- SELECTED EXCERPT -
****************************************

# beacon light



## delong95 (Apr 1, 2012)

i have a 1993 Chevy k2500 extended cab and i wanted to get a beacon for it. i was wondering how to wire it to a toggle switch


----------



## countryboy1365 (Oct 7, 2010)

Simple diagram for a lighted switch. Just just pull power from a source i.e battery or radio fuse under dash. make sure you put an inline fuse between the source and the switch.


----------



## dieselss (Jan 3, 2008)

If your good with wiring there's an easy way. That year should have a push button for the bed light, correct? If so, tap into the hot wire at the outside light, remove the bulb, and theres your switched beacon.


----------



## countryboy1365 (Oct 7, 2010)

****************************************

- EXTRACTED INFORMATION -
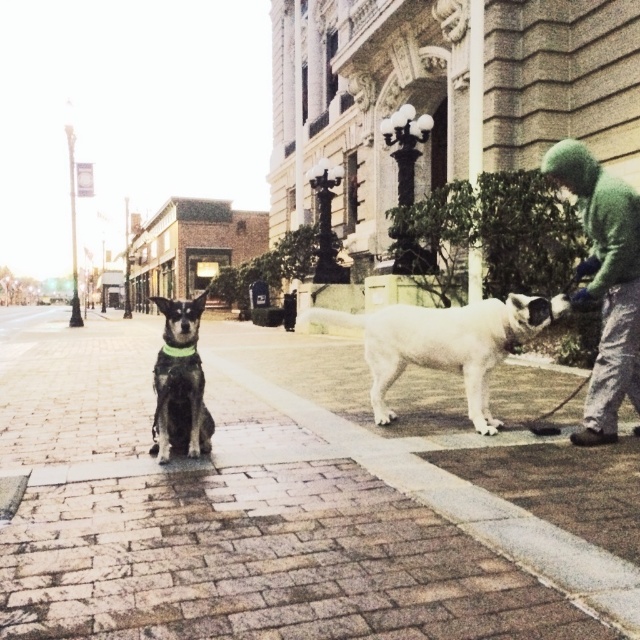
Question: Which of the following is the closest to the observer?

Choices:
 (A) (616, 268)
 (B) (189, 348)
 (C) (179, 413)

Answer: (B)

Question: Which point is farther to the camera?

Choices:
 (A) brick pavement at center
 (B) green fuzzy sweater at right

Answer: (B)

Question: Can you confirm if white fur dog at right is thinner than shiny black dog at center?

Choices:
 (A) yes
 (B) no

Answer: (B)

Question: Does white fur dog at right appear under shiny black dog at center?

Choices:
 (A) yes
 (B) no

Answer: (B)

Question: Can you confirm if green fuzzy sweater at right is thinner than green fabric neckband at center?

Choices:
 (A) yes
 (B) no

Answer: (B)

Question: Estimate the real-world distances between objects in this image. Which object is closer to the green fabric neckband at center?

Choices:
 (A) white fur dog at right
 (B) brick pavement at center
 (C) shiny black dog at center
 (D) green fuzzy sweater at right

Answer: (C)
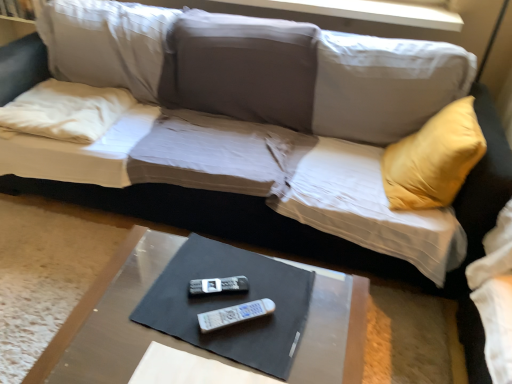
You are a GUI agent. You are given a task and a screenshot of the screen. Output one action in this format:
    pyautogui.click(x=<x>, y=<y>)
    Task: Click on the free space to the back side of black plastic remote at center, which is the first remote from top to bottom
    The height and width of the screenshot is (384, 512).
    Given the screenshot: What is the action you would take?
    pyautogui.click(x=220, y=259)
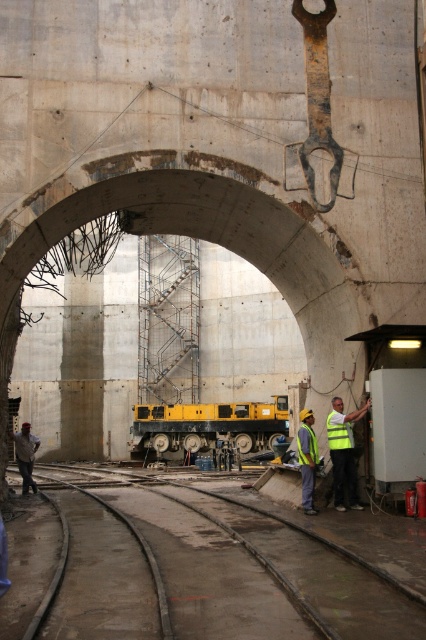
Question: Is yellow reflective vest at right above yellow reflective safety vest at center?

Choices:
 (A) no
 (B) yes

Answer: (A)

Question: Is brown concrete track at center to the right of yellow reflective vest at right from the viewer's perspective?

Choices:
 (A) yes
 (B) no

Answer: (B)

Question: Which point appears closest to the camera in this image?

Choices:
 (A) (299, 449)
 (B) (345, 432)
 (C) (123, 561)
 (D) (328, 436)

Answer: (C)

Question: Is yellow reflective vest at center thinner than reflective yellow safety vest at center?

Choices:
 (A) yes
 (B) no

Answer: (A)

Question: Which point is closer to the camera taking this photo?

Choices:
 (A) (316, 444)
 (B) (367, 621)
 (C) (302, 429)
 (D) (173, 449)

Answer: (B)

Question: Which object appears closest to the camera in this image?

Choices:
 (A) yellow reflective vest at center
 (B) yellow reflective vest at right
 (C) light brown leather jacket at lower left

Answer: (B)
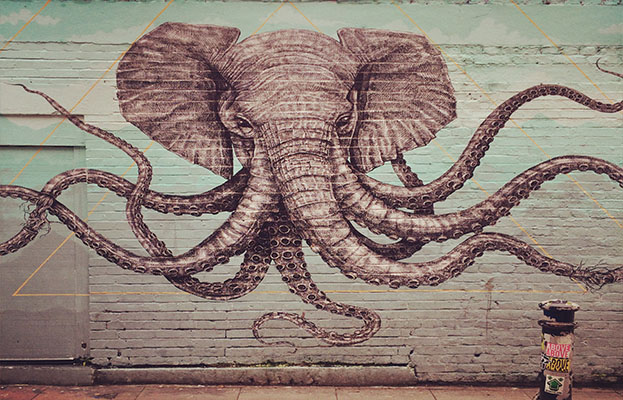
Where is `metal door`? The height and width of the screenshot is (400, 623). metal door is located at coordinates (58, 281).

****************************************

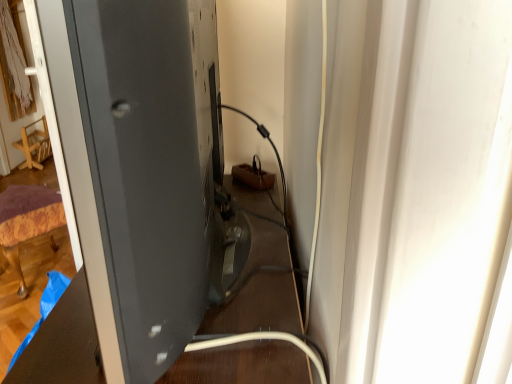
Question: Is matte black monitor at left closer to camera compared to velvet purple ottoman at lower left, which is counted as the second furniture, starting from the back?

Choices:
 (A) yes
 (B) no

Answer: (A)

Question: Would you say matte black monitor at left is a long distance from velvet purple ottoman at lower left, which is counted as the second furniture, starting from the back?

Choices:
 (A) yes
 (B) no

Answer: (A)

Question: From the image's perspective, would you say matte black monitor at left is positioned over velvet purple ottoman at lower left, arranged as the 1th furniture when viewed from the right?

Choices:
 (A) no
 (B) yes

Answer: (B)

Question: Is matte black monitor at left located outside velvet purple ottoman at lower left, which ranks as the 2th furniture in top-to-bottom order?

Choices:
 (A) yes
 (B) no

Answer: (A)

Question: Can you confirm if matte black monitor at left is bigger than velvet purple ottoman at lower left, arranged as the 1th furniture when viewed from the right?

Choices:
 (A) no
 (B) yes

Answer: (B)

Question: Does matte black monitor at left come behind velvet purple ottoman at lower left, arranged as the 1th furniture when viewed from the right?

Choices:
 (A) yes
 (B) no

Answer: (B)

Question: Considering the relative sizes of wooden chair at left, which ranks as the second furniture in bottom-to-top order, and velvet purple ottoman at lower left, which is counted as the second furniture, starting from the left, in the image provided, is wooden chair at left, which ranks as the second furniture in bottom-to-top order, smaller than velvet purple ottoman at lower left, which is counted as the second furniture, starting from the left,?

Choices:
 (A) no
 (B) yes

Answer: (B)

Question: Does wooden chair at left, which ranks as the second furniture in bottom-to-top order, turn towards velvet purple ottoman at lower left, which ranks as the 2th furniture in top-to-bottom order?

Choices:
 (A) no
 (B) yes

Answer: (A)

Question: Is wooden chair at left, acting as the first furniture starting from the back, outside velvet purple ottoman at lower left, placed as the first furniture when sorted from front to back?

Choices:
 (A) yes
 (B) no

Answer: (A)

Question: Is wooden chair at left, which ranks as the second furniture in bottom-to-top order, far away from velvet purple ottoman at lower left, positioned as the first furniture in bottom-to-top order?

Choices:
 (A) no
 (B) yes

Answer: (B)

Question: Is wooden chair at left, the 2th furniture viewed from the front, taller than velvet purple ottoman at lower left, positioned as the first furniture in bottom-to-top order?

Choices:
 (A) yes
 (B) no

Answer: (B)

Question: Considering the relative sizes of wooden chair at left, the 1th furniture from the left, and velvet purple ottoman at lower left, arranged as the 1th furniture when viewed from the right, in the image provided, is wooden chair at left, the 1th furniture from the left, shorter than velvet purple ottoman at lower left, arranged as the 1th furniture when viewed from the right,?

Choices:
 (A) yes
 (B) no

****************************************

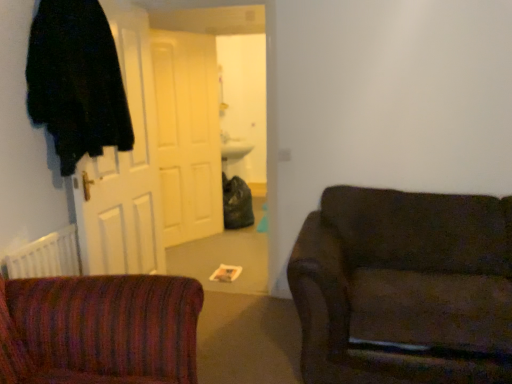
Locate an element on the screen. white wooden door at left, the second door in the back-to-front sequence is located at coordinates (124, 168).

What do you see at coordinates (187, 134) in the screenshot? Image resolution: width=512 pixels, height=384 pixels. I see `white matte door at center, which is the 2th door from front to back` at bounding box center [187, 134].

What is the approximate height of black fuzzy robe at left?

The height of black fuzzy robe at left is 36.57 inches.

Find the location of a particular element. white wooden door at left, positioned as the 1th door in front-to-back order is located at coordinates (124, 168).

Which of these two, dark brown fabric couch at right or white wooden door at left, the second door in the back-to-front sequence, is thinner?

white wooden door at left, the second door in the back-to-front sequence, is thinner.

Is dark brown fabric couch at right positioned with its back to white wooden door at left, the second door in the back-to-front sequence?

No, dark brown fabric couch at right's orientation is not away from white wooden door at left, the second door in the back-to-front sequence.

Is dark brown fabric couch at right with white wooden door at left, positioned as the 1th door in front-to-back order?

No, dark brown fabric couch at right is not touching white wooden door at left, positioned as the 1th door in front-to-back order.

****************************************

- WHAT YOU HAVE TO DO -
Continue the forum thread on wiring a beacon light to a toggle switch from the point where it stops, not the data that follows it.

- RESULT OF THE TASK -
dieselss only problem with that is that for the bed light to be on the cab light also needs to be on. At lest thats how my 98 is.


----------



## dieselss (Jan 3, 2008)

Is there a switch, like a rocker right under the headlight switch tho?


----------



## delong95 (Apr 1, 2012)

i dont have a cargo light or the switch


----------



## chakakan (Jan 1, 2012)

Good thing to do would be add a relay between the switch and beacon. Rotator be will melt the switch quickly without the relay. Strobe will too....LED should be ok.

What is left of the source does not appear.